» **INSTRUCTIONS**
**a)** Output the part of the multi-agent lateral movement text between "Lateral movement in" and "in the system.", inclusive.
**b)** Summarize the multi-agent lateral movement text in two sentences.

======== TEXT ========

2026-01-13 · Authensor

Multi-Agent Lateral Movement

Threat Description

Lateral movement in multi-agent systems occurs when one compromised AI agent uses shared resources — files, network endpoints, message queues, databases, or shared tool access — to influence, manipulate, or compromise other agents in the same system. Multi-agent frameworks (CrewAI, AutoGen, LangGraph, custom orchestrators) run multiple agents that collaborate on tasks, share context, and pass outputs between each other. If one agent is compromised through prompt injection, a malicious tool, or a supply chain attack, it can write poisoned data that other agents consume, send malicious instructions through inter-agent communication channels, or modify shared configuration that affects all agents in the system.

Attack Vector

  1. A multi-agent system runs several agents with different roles: a researcher agent, a coder agent, a reviewer agent, and a deployer agent.
  2. The researcher agent is compromised via indirect prompt injection — a malicious document it retrieves contains instructions that alter its behavior.

======== EXTRACTED MATERIAL ========

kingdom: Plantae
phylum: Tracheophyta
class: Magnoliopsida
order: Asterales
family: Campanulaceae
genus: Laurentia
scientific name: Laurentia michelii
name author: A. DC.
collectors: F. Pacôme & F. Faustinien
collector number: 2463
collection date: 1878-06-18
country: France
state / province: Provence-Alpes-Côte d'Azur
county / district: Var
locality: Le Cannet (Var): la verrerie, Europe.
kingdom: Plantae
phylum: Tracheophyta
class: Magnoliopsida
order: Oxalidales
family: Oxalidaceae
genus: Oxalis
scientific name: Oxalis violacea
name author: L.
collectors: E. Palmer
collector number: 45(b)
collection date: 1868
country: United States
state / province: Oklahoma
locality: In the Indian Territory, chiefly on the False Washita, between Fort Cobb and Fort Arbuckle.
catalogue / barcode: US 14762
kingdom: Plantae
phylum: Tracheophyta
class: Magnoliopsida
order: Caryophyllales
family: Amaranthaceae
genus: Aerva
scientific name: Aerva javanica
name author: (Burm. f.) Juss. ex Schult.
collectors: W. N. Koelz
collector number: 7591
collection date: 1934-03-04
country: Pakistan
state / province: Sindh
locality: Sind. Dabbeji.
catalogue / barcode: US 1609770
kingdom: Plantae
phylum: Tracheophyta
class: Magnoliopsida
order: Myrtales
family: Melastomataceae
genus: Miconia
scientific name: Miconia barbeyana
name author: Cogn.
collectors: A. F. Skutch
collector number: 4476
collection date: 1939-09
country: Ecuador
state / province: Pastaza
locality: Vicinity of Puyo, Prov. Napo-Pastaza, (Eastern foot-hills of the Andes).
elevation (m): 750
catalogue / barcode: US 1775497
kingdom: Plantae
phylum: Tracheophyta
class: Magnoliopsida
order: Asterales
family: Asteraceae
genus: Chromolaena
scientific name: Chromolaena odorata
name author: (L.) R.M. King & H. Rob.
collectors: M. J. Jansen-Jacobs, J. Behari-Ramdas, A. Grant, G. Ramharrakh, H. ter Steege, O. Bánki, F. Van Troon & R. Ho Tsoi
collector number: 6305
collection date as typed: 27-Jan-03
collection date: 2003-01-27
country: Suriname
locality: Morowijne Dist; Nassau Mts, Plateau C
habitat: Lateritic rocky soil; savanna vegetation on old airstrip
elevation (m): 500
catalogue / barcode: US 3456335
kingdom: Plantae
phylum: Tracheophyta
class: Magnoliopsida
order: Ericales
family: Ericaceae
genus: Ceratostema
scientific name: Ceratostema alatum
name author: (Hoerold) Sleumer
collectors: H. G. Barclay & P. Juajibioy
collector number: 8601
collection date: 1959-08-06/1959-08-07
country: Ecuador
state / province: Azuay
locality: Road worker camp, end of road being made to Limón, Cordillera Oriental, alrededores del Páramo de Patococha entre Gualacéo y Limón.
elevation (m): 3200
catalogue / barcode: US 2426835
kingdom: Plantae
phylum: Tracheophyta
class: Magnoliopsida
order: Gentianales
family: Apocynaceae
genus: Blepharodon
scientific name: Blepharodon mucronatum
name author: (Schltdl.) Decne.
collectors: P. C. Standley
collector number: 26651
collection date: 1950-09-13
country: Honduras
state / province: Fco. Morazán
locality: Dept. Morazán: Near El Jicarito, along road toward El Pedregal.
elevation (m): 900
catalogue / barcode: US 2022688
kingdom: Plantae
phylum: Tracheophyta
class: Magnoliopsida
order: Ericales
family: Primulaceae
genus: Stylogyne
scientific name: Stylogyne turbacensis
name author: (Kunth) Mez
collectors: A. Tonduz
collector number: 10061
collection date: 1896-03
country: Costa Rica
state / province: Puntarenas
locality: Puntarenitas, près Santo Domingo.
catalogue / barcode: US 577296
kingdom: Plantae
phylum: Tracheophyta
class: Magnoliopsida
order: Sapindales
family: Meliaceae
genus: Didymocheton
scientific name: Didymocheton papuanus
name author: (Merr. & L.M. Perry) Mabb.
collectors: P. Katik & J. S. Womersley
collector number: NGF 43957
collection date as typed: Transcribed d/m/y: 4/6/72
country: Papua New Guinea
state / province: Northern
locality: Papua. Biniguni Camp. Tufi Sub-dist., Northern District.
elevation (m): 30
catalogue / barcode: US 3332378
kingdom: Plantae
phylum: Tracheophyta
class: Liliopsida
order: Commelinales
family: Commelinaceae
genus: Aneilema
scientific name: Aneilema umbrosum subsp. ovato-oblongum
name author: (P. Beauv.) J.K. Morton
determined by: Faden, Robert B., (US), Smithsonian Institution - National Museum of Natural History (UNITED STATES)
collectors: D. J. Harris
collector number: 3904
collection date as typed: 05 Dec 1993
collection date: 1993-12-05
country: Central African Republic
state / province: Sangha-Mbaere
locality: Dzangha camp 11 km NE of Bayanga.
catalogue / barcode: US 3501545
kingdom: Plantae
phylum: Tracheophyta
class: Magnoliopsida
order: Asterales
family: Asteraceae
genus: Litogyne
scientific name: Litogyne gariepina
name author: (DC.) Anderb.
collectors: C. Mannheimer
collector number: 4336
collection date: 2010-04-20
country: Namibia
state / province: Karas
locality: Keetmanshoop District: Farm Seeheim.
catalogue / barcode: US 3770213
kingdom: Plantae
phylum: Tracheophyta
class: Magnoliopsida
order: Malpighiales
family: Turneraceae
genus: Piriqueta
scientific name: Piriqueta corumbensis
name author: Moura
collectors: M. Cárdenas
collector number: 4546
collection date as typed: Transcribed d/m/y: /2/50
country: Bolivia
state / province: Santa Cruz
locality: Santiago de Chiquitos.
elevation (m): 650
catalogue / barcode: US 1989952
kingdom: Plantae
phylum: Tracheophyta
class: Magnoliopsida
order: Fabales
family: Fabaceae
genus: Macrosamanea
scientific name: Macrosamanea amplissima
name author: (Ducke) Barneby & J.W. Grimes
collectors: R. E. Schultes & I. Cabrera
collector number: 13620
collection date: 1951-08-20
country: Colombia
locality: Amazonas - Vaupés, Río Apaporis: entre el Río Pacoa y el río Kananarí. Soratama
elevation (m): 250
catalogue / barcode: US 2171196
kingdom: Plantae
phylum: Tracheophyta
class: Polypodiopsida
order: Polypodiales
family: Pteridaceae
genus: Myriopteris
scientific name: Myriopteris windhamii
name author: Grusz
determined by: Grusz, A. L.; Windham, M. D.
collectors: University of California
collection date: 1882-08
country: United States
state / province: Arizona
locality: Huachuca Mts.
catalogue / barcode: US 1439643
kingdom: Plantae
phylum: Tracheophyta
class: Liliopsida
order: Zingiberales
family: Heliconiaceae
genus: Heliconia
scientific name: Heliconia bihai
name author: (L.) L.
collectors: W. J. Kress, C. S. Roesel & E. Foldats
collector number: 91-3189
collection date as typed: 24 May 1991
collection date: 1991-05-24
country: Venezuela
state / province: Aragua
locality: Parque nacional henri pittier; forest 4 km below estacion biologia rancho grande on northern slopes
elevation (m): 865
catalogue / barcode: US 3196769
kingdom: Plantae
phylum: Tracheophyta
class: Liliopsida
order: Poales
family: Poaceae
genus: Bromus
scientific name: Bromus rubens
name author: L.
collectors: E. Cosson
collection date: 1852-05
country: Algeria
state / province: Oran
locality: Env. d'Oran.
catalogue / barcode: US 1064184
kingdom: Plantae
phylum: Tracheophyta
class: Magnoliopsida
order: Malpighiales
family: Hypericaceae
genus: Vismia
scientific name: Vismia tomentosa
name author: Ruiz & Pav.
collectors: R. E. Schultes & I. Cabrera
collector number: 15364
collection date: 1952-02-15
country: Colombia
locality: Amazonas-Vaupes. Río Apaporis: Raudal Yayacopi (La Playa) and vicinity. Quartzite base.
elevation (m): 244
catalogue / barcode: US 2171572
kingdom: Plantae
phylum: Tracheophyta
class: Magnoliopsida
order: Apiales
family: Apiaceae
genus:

========

» **ACTIVITY ANSWERS**
**a)**
Lateral movement in multi-agent systems occurs when one compromised AI agent uses shared resources — files, network endpoints, message queues, databases, or shared tool access — to influence, manipulate, or compromise other agents in the same system. Multi-agent frameworks (CrewAI, AutoGen, LangGraph, custom orchestrators) run multiple agents that collaborate on tasks, share context, and pass outputs between each other. If one agent is compromised through prompt injection, a malicious tool, or a supply chain attack, it can write poisoned data that other agents consume, send malicious instructions through inter-agent communication channels, or modify shared configuration that affects all agents in the system.

**b)** Lateral movement in multi-agent systems happens when one compromised AI agent uses shared resources such as files, message queues, databases, or shared tool access to influence or compromise other agents in the same system. An agent compromised through prompt injection, a malicious tool, or a supply chain attack can write poisoned data for other agents, send malicious instructions through inter-agent channels, or modify shared configuration that affects every agent.